This is a page that curates AI-related papers published worldwide. All content here is summarized using Google Gemini and operated on a non-profit basis. Copyright for each paper belongs to the authors and their institutions; please make sure to credit the source when sharing.
Jina-embeddings-v4: Universal Embeddings for Multimodal Multilingual Retrieval
Created by
Haebom
Author
Michael Gunther, Saba Sturua, Mohammad Kalim Akram, Isabelle Mohr, Andrei Ungureanu, Bo Wang, Sedigheh Eslami, Scott Martens, Maximilian Werk, Nan Wang, Han Xiao
Outline
Jina-embeddings-v4 is a multi-modal embedding model with 3.8 billion parameters that integrates text and image representations through a novel architecture. It supports both single-vector and multi-vector embeddings and uses a late-interaction approach. It integrates task-specific low-rank adaptation (LoRA) adapters to optimize performance in various retrieval scenarios (query-document retrieval, semantic text similarity, code retrieval, etc.).
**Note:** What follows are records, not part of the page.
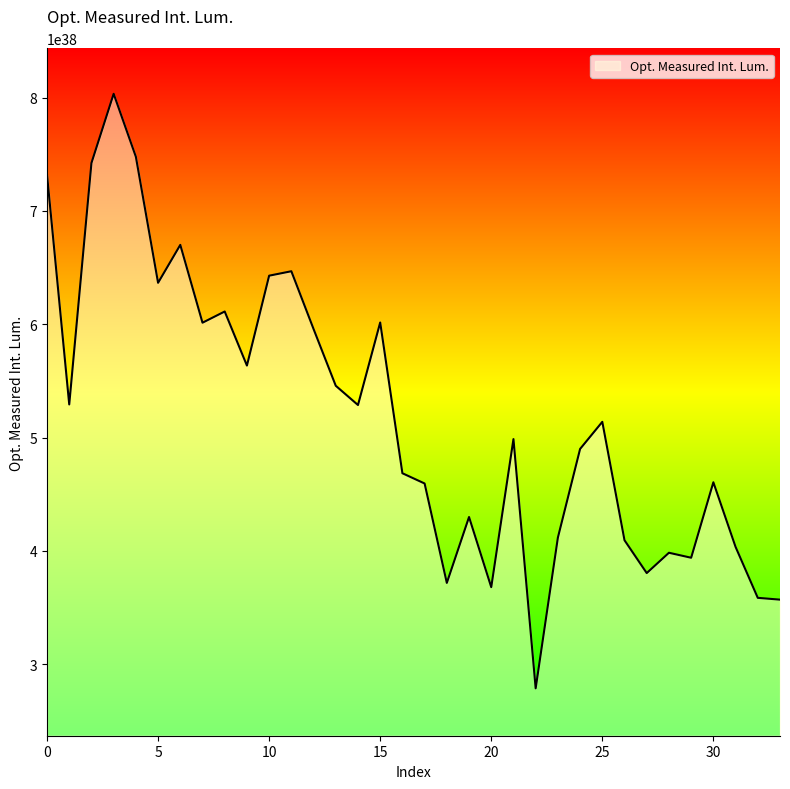

List the labels in order of value, largest first.

3, 4, 2, 0, 6, 11, 10, 5, 8, 15, 7, 12, 9, 13, 1, 14, 25, 21, 24, 16, 30, 17, 19, 23, 26, 31, 28, 29, 27, 18, 20, 32, 33, 22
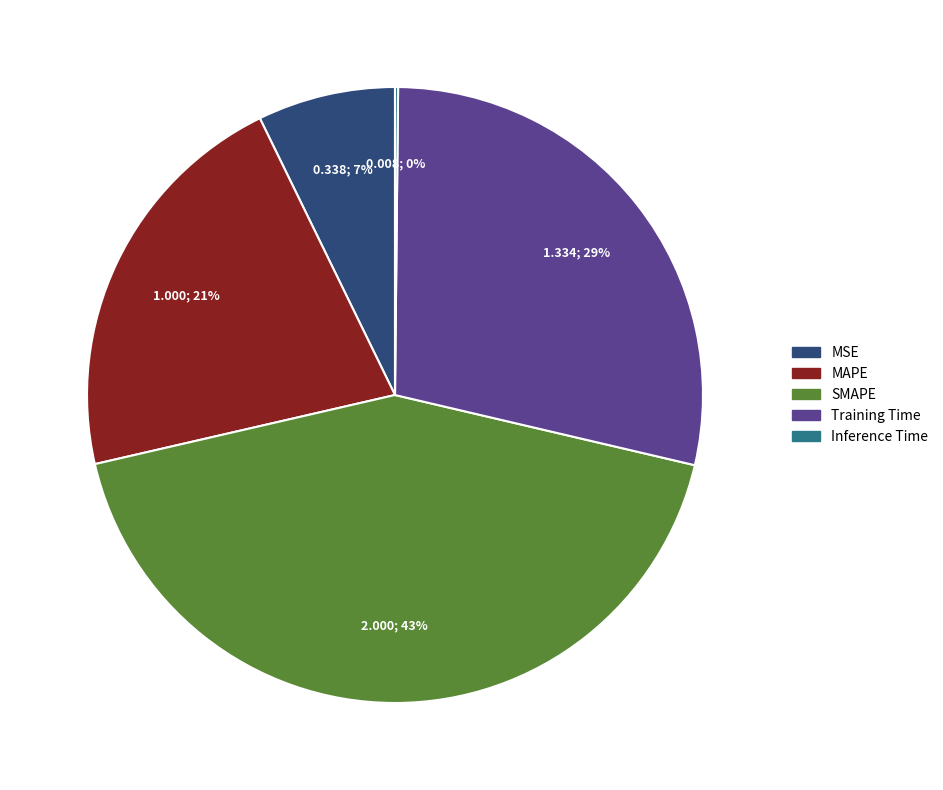

Does any single category account for the majority?

No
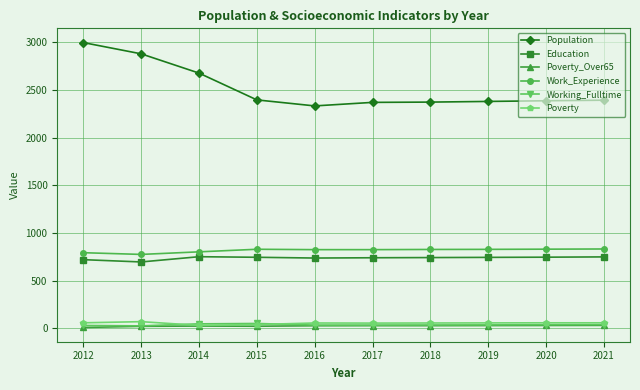

What is the difference between the maximum and minimum values in the Poverty_Over65 series?

22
Comprehensive evaluations show that jina-embeddings-v4 achieves state-of-the-art performance on both single-modal and cross-modal retrieval tasks, and is particularly strong in handling visually rich content such as tables, charts, diagrams, and mixed media formats. We also introduce a new benchmark for visually rich image retrieval, Jina-VDR.
Takeaways, Limitations
•
Takeaways:
◦
Effectively integrate text and images with a 3.8 billion-parameter multimodal embedding model.
◦
Supports single-vector and multi-vector embeddings, enabling application to various search scenarios.
◦
Performance optimization for a variety of tasks is possible through LoRA adapters.
◦
Demonstrates strength in processing visually rich content and achieves cutting-edge performance.
◦
Introducing Jina-VDR, a new benchmark for visually rich image retrieval.
•
Limitations:
◦
The paper lacks specific Limitations or reference to future research directions.
◦
Additional information is needed on the details and reliability of the Jina-VDR benchmark.
◦
Further analysis is needed on the efficiency and generalization performance of LoRA adapters.